*Exercise details*: Scan the material for the word "down", and copy each line where it shows up.

*** Source data Section Begins ***

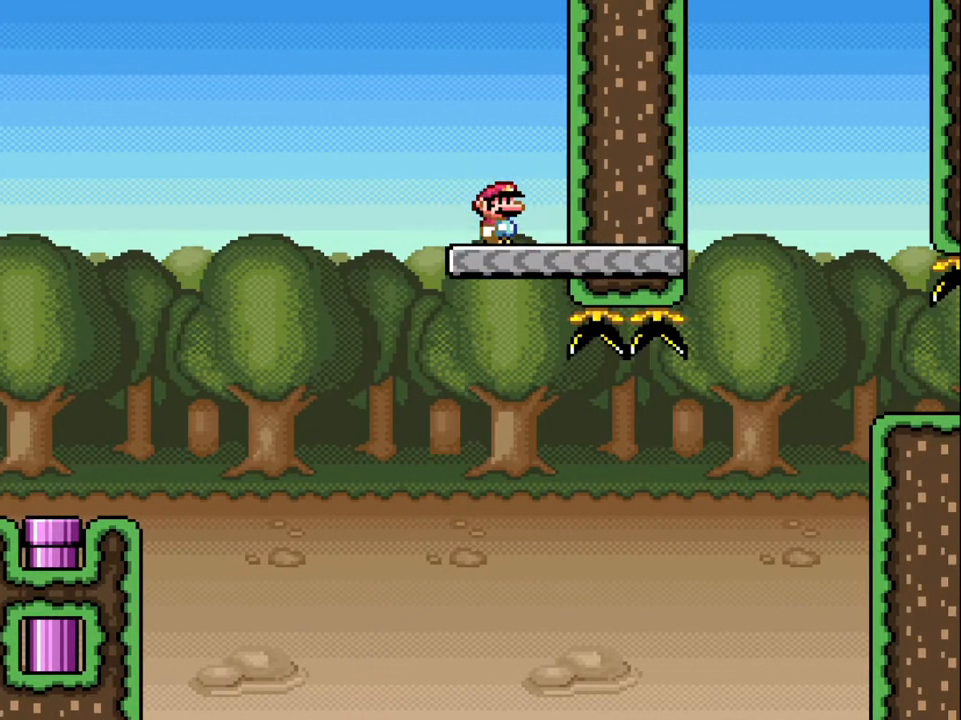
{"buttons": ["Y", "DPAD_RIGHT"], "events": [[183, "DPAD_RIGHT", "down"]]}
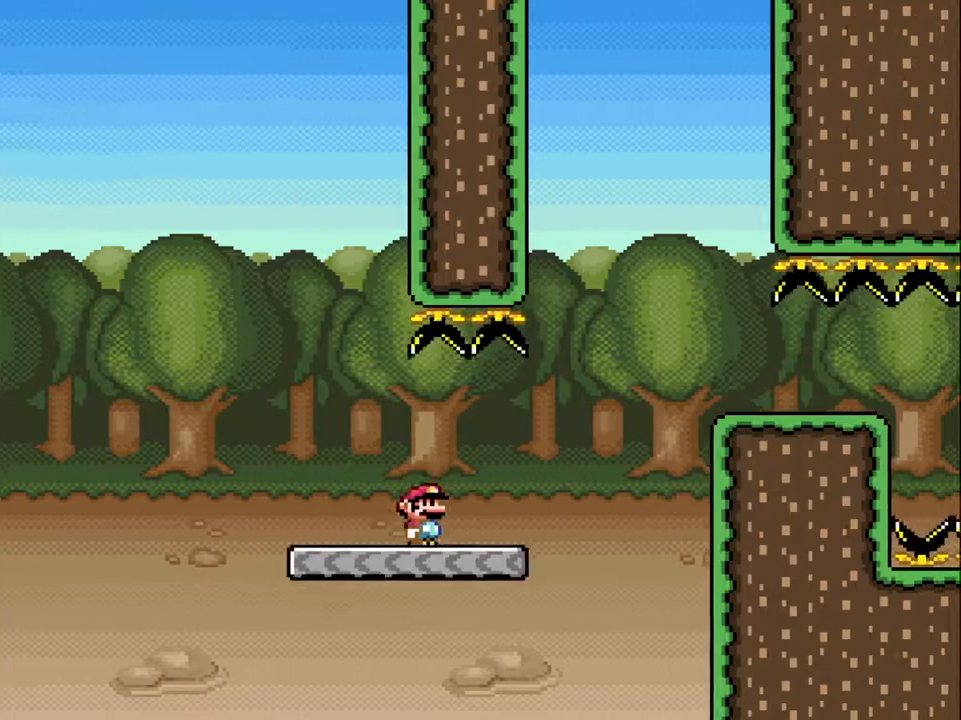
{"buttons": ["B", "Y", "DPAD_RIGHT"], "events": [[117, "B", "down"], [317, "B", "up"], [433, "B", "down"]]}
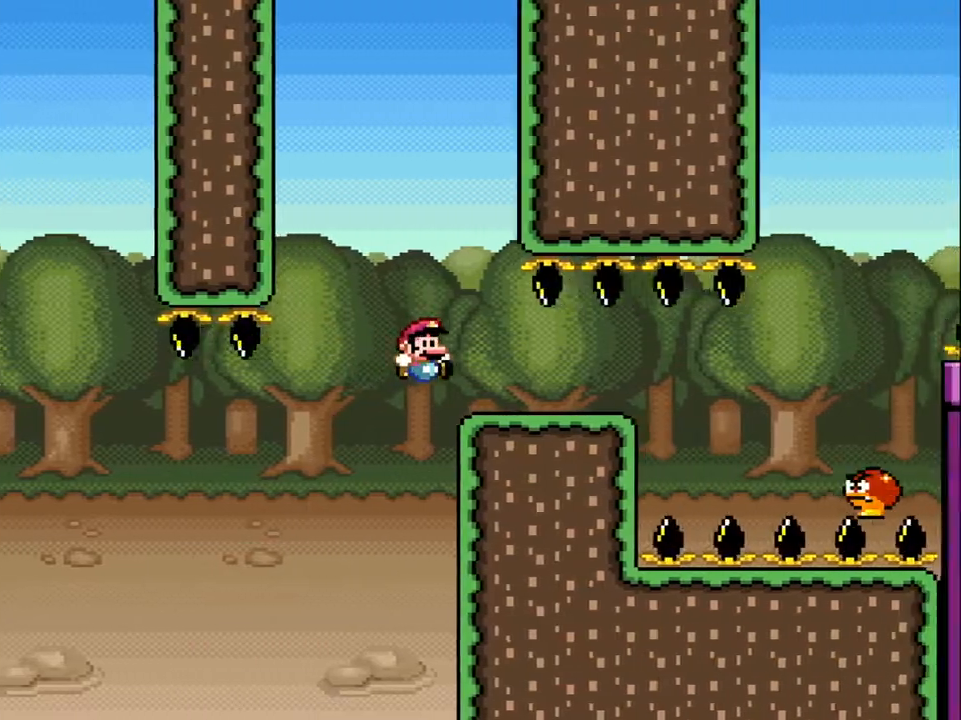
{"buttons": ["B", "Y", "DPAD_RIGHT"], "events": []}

*** Source data Section Ends ***

*Your response*:
{"buttons": ["Y", "DPAD_RIGHT"], "events": [[183, "DPAD_RIGHT", "down"]]}
{"buttons": ["B", "Y", "DPAD_RIGHT"], "events": [[117, "B", "down"], [317, "B", "up"], [433, "B", "down"]]}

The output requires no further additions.